Material. Stone wears down unevenly, and all kinds of stone split and fall in case of fire. Marble is slippery. Iron wears slippery. Wood splinters. Concrete or stone, the treads covered with hardwood or rubber, is probably best, all things considered. But in small libraries, hardwood serves.

Handrails. Dr. Billings sends warning that large, ornamental stairs, outside or inside, should have some form of practical handrails, and after trying to climb in winter the outside steps of the New York Public Library, and Columbia University, I heartily concur with him.

Indeed, bearing in mind the feeble men and women who have a right to use a library, I plead for a “practical” handrail for all stairs. Many flights have no rail at all; the more ornamental they assume to be, the more dangerous they are. Many flights have only marble “rails,” too massive for hand use. All “architectural” staircases are in fact deterrents of use.

Landings. More than a dozen steps are tiresome to most people, and in long flights landings ought to be provided. If a seat can be provided on each, it will be welcome to old persons. A window seat, in the windows used to light flights of stairs, can be made a decorative and also useful feature.

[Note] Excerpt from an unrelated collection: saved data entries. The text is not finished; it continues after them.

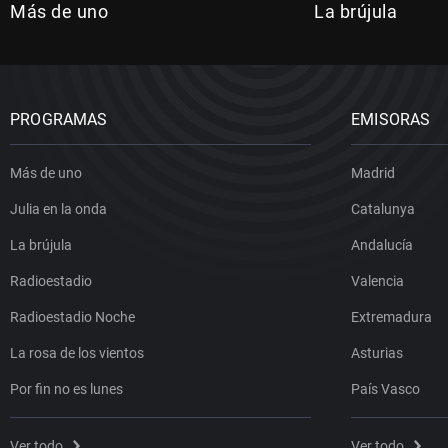
Más de uno
La brújula
PROGRAMAS
EMISORAS
Más de uno
Madrid
Julia en la onda
Catalunya
La brújula
Andalucía
Radioestadio
Valencia
Radioestadio Noche
Extremadura
La rosa de los vientos
Asturias
Por fin no es lunes
País Vasco
Ver todo
Ver todo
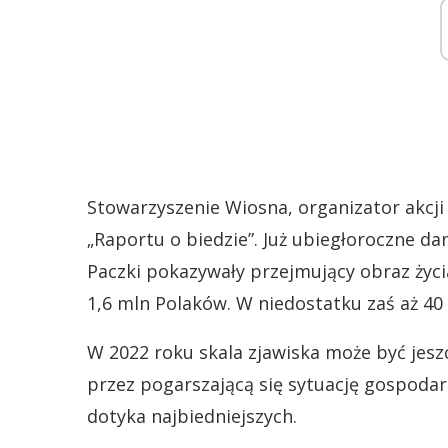
Stowarzyszenie Wiosna, organizator akcji
„Raportu o biedzie”. Już ubiegłoroczne da
Paczki pokazywały przejmujący obraz życ
1,6 mln Polaków. W niedostatku zaś aż 40
W 2022 roku skala zjawiska może być jesz
przez pogarszającą się sytuację gospodar
dotyka najbiedniejszych.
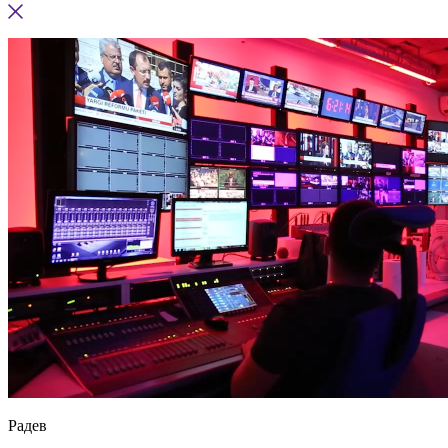
Радев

Circular Stairs. About the most inconvenient, useless, dangerous, and unnecessary feature which has come down to us from antiquity is the corkscrew stair, which still persists—I saw one in a plan only yesterday. It is inconvenient because only half of each tread is available. I measured one recently in a library: the wide outside of each tread was twelve inches deep, and it narrowed down to two inches at the central post. The nine-inch width (about the least allowable for a stair tread) was fifteen inches from the post, and only eight from the outside. The usable part of the tread was eight inches wide, the wasted segment was two-thirds of the width, and served only as a trap to stumblers.

This dangerous and inconvenient futility was unnecessary, because a straight stair, with short flights doubling on narrow landings, could be planned to occupy no more floor area, with much greater practicable width, and be infinitely more convenient and less dizzy.

Try to carry an armful of books up or down such a flight, and remember the lesson. A ladder would occupy less space, and be just about as useful as a winding-stair. Why such a traditional inconvenience persists in modern libraries is an enigma.